══ Extracted entries ══

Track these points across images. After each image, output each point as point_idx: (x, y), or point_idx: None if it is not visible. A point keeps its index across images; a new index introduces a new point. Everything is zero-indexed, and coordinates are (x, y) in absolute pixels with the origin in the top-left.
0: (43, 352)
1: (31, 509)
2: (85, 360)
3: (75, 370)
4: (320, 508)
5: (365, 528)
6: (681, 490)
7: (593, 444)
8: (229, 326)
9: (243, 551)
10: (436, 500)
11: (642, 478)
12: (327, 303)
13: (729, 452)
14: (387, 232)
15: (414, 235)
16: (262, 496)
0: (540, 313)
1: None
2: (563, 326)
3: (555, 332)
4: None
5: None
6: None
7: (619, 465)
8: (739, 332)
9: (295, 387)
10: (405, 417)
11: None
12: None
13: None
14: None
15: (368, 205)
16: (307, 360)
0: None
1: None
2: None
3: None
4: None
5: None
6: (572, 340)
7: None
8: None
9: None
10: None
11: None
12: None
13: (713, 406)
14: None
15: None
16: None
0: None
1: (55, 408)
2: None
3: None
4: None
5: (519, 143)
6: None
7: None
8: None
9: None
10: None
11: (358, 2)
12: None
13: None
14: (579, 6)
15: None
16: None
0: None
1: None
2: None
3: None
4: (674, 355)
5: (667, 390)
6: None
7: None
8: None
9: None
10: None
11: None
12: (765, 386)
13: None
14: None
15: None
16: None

═══

# Exercise:
Which lines of the listing above contain the word "points"? Extract each of them, treating uppercase and lowercase letters as different.

# Response for this exercise:
Track these points across images. After each image, output each point as point_idx: (x, y), or point_idx: None if it is not visible. A point keeps its index across images; a new index introduces a new point. Everything is zero-indexed, and coordinates are (x, y) in absolute pixels with the origin in the top-left.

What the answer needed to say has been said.